Marietje Schaake, member of a small European Parliament delegation that visited Iran late last year, told an audience at the Atlantic Council earlier this week that the group made clear to Iranian officials that “human rights for the European Union is a priority and should remain a priority” without jeopardizing ongoing negotiations to achieve a long-term nuclear agreement with Iran. “There is not some zero sum equation between focusing only on the nuclear issue and forgetting about the plight of the Iranian people who live under systematic repression,” she said.

The five-member delegation met with Nasrin Sotoudeh, a well-known lawyer and human rights advocate who was freed from Evin prison along with about 80 other political detainees last September before President Hassan Rouhani attended the annual meeting of the UN General Assembly.

Sotoudeh’s meeting with the Europeans, which took place at the Greek Embassy in Tehran, sparked a spirited debate in Iranian media, Schaake said. Many Iranians regard Sotoudeh as a “modern day hero for continuing to defend juveniles on death row and others in very difficult circumstances,” Schaake said.

The European delegation made a further impact by objecting to Iran’s widespread use of capital punishment against those accused of drug offenses.

According to the latest report by the UN Special Rapporteur for Human Rights in Iran, Ahmed Shaheed, Iran executed at least 624 people last year including at least 302 accused of trafficking in or possessing narcotic drugs.

Schaake said that some of those executed might have been killed for other, political offenses.

While Iran has defended its harsh policies as necessary to deal with a record inflow of drugs from Afghanistan, Schaake said that Mohammad Javad Larijani — a member of a powerful family that includes the head of the judiciary and the speaker of parliament — told the European delegation that Iran was considering abolishing the death penalty for drug-related offenses. This would enable the EU, which bans capital punishment, to contribute to Iranian efforts to deal with the scourge of drug trafficking.

------------------------------------------------

| Exercise tasks |
A: Please repeat word for word the passage of the article on the European delegation's Iran visit between "Schaake said that some" and "of drug trafficking.", inclusive.
B: Carry on the article on the European delegation's Iran visit, picking up after its last sentence.
The entries after this point are separate from the article on the European delegation's Iran visit.

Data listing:
------------------------------------------------

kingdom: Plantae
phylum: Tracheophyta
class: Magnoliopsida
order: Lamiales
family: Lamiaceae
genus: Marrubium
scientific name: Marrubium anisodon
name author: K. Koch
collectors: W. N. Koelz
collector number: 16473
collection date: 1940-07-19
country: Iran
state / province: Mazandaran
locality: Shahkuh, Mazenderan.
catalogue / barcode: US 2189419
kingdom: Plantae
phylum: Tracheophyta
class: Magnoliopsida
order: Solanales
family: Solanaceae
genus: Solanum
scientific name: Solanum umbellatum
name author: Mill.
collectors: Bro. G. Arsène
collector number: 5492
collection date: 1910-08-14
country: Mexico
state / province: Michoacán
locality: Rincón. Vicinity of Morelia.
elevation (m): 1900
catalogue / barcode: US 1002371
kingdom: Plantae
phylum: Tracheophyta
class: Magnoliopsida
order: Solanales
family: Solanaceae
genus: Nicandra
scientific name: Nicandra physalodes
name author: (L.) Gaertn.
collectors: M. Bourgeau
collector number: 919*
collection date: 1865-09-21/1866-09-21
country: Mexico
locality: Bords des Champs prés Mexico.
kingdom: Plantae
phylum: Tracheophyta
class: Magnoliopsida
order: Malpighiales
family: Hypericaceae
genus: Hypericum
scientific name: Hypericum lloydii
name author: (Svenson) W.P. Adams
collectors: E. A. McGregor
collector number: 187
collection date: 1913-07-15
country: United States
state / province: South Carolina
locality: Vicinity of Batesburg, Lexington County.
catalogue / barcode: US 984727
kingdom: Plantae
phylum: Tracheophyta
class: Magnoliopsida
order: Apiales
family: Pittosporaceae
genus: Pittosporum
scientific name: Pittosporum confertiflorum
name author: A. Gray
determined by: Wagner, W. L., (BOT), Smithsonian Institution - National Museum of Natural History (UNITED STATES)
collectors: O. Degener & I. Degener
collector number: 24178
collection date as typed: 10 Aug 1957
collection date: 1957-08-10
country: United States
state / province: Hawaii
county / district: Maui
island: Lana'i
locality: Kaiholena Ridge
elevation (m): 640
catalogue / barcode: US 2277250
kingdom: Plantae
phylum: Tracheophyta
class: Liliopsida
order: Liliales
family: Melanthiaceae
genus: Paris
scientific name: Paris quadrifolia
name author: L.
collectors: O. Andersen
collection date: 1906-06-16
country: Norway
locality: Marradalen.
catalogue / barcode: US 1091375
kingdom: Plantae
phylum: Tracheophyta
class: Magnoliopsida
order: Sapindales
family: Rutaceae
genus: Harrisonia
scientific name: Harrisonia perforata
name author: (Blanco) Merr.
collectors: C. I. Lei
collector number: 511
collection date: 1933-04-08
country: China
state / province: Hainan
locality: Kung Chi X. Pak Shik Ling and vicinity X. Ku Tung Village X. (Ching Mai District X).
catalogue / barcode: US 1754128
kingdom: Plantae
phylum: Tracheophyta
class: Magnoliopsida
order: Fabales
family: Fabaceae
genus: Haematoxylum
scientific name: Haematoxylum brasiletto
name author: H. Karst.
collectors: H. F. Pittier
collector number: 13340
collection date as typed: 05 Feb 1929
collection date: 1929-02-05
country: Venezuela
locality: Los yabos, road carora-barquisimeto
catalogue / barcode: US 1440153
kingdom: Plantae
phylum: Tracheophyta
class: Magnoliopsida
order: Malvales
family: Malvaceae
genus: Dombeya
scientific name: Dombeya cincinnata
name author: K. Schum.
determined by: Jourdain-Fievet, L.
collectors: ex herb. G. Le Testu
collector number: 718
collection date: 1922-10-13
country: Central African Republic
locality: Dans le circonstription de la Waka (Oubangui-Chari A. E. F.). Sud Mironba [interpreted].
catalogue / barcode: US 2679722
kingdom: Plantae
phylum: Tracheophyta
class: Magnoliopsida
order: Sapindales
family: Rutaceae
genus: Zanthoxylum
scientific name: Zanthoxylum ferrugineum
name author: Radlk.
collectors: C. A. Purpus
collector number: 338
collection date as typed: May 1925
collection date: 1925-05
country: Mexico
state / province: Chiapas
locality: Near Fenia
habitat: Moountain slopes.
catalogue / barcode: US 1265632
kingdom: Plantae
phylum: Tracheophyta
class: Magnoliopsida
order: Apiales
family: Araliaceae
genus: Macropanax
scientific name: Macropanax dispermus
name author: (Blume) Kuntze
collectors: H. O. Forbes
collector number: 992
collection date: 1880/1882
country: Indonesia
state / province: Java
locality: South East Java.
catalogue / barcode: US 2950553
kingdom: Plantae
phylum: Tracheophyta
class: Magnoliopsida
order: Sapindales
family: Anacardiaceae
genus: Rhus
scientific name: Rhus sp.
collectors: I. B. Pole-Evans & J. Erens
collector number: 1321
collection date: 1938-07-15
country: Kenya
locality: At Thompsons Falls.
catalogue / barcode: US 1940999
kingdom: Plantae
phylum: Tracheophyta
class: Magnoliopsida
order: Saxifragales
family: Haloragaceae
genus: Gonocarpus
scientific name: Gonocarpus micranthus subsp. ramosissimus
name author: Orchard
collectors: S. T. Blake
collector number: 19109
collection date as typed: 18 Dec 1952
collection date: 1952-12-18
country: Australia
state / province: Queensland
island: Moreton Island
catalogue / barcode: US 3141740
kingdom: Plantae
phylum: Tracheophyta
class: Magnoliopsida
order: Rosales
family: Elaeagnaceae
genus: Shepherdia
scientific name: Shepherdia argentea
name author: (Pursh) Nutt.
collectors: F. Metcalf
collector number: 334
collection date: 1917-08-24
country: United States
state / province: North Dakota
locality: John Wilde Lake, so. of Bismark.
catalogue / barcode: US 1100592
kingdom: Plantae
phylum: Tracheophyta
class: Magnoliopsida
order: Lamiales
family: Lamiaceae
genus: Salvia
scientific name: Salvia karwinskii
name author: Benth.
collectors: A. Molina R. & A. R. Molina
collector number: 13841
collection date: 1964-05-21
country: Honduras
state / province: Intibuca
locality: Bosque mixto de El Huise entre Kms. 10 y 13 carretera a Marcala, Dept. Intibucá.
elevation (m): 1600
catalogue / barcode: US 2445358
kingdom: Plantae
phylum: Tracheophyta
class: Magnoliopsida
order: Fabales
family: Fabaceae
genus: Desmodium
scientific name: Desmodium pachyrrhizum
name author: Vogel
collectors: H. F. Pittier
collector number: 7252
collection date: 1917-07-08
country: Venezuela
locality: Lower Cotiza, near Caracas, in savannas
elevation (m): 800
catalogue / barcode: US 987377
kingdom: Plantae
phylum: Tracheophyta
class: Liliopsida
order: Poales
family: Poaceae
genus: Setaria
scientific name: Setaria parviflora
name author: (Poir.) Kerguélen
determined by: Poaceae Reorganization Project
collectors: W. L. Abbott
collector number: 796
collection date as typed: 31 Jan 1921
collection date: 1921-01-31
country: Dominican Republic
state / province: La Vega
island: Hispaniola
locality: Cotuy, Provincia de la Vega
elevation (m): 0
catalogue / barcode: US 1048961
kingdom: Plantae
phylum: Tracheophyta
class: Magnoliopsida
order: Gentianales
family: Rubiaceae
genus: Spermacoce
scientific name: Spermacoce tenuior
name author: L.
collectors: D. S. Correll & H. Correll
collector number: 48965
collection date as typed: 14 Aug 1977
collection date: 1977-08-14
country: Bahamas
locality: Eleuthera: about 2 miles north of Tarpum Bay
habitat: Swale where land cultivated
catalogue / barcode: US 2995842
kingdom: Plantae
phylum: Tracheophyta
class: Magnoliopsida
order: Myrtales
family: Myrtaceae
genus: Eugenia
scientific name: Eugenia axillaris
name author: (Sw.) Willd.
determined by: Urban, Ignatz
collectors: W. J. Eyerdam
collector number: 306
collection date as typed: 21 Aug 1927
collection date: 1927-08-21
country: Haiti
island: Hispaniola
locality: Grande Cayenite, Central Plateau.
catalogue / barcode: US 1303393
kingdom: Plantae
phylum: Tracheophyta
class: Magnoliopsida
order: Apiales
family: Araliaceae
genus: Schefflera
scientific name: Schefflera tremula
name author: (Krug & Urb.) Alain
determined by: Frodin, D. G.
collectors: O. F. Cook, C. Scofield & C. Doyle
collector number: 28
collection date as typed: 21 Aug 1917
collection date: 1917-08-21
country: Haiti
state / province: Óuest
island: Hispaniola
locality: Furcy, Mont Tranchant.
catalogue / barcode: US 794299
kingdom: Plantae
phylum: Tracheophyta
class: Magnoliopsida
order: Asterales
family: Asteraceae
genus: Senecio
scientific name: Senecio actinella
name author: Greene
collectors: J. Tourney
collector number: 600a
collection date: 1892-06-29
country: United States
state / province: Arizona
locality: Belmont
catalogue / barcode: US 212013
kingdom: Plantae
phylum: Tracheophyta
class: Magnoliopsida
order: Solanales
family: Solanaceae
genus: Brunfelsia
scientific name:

------------------------------------------------

| Answers for the tasks |
A:
Schaake said that some of those executed might have been killed for other, political offenses.

While Iran has defended its harsh policies as necessary to deal with a record inflow of drugs from Afghanistan, Schaake said that Mohammad Javad Larijani — a member of a powerful family that includes the head of the judiciary and the speaker of parliament — told the European delegation that Iran was considering abolishing the death penalty for drug-related offenses. This would enable the EU, which bans capital punishment, to contribute to Iranian efforts to deal with the scourge of drug trafficking.

B:
“I believe we can play a role in bringing these discussions to the surface and potentially helping those in Iran to find a way to address these issues,” Schaake said.

She noted that Catherine Ashton, the EU high representative for foreign affairs, also caused controversy when she met female activists in Iran earlier this month.

US President Barack Obama, in his historic phone call to Rouhani in September, raised the issue of two Americans detained in Iran and a third American who was last seen in Iran in 2007. Chief US nuclear negotiator Wendy Sherman, in her bilateral meetings with Iranians at nuclear talks, also asks about the three Americans.

A senior Obama administration official told Al-Monitor that the US delegation ”always raises the issue of American citizens when we meet with them.

“We have said that at the same time we negotiate the nuclear issue with Iran, we will continue to make clear our serious concerns with Iran over its poor human rights record, its destabilizing impact on Syria and its support for terrorism. The nuclear talks are focused on the nuclear issue — the other issues of concerns are addressed in other ways, including through the State Department’s annual Human Rights Report.”

Although it did not single out Iran in the preface by Secretary of State John Kerry, the latest State Department report on human rights throughout the world faults the Islamic Republic for manipulating the electoral process and restricting civil liberties.

The report cites “cruel, inhuman or degrading treatment or punishment … harsh and life-threatening conditions in detention and prison facilities, with instances of deaths in custody; arbitrary arrest and lengthy pretrial detention, sometimes incommunicado; continued impunity of security forces; denial of fair public trials, sometimes resulting in executions without due process [and] the lack of an independent judiciary; political prisoners and detainees.”

The report also mentions “severe restrictions on freedoms of speech (including via the Internet) and press; harassment of journalists; censorship and media content restrictions; severe restrictions on academic freedom; severe restrictions on the freedoms of assembly, association and religion” and discrimination against individuals based on their sexual orientation and gender identity.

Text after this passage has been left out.